Escape from the small farms in the bush was not so easy, and one family of three was killed as they fled. Several people survived by climbing trees, although in places the fire advanced rapidly from tree-top to tree-top. Sparks spread as if shot from a catapult and flaming birds were seen falling from trees, carrying the fire down to the undergrowth.

There was no time to save animals. Sheep, cattle and horses died in their thousands. The Taonui viaduct on the main trunk line caught alight and in turn set fire to wagons of a freight train.

The inferno burned through the night, spreading as far as Taihape and Mangaweka, although it did bypass the thicker stands of native forest.

Thick smoke blanketed the lower North Island, triggering a rumour that Mt Ngau­ruhoe had erupted, and rescue parties set out from Palmerston North. Ash fell over Masterton and the skies were so dark that lights had to be turned on inside as far south as Wellington.

The smoke even affected coastal shipping. A coastal trader travelling from New Plymouth to Wellington had to slow because of poor visibility, and the inter-island ferry had so much difficulty finding the entrance to Wellington Harbour in the smoke that the master was forced to stop the vessel and take soundings.

In addition to the fire, the storm caused damage in many parts of the country. Streets flooded in Nelson, where the gales uprooted trees, destroyed sheds, fences and crops, and sank a coal scow at the wharf. In Tasman Bay, a man was lost overboard from a ship in the worst seas in living memory.

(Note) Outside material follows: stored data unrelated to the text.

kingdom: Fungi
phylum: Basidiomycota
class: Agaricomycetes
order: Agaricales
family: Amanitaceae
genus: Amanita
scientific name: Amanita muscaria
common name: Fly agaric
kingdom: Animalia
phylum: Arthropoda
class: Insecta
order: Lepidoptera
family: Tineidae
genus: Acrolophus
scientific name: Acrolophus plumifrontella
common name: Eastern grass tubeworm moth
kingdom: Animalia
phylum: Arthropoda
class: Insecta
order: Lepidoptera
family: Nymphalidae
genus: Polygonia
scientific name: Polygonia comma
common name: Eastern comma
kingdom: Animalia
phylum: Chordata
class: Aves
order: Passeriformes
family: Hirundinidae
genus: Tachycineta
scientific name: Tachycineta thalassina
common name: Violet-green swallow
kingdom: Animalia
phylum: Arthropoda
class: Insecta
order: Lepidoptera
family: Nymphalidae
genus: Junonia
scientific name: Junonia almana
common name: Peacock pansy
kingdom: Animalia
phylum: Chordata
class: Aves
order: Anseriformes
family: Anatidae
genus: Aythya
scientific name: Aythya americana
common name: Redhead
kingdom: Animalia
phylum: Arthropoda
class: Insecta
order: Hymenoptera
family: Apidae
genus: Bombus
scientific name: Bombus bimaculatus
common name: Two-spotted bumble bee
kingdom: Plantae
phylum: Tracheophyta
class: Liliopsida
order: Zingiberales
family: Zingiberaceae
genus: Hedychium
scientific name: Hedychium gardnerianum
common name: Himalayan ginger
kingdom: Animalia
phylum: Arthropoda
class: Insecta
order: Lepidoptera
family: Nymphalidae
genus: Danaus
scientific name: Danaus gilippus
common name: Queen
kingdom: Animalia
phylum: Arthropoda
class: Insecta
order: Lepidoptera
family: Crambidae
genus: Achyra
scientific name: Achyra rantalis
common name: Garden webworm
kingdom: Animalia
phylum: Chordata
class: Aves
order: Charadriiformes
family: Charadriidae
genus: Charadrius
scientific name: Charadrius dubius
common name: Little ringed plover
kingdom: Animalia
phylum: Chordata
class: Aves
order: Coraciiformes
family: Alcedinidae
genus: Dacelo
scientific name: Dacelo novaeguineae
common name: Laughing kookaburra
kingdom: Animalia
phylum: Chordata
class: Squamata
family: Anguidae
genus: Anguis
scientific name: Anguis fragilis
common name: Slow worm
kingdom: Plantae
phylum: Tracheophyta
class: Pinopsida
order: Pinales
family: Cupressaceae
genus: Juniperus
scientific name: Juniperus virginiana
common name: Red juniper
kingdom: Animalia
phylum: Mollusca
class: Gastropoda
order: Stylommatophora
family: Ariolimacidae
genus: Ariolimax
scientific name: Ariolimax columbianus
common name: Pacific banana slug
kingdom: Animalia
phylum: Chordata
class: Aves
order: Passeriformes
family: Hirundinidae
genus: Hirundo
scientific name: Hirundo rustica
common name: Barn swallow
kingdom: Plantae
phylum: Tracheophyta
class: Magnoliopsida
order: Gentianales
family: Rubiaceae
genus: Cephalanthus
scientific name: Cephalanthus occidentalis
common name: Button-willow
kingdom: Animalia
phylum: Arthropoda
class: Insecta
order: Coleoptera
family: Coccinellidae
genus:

Trees and power lines were down in many provinces. In Gisborne, the railway station was partially destroyed by another fire that got out of control in the high winds.

Houses on Auckland’s North Shore lost roofs, while at the Agricultural and Pastoral Association’s grounds, one grandstand was destroyed and another lost part of its roof. The waterfront was strewn with wreckage. Hundreds of kauri logs got loose from a timber mill, where scows were driven up on the land, and the sea entered houses in Kohimarama.

Gales piled up water against the coast and the extreme low pressure of the cyclone­ which fell to 971hPa at Westport—effectively lifted the sea level.

In Canterbury, the sea also washed inland, causing erosion at New Brighton, North Beach and Moncks Bay, and flooding houses along the waterfront at Redcliffs. Many yachts were sunk or piled up on the embankment and some were flung across the road, where their masts tangled with power lines.

In Kaikoura, the gales damaged a wharf, while two launches broke their moorings and were wrecked.

But while the destructive winds were a curse, the storm’s rain was a blessing as it extinguished most of the fire within 24 hours. Which was fortunate—during the drought of 1885–6, a wildfire burned through forest and farmland in Hawke’s Bay for eight weeks until quenched by heavy rain.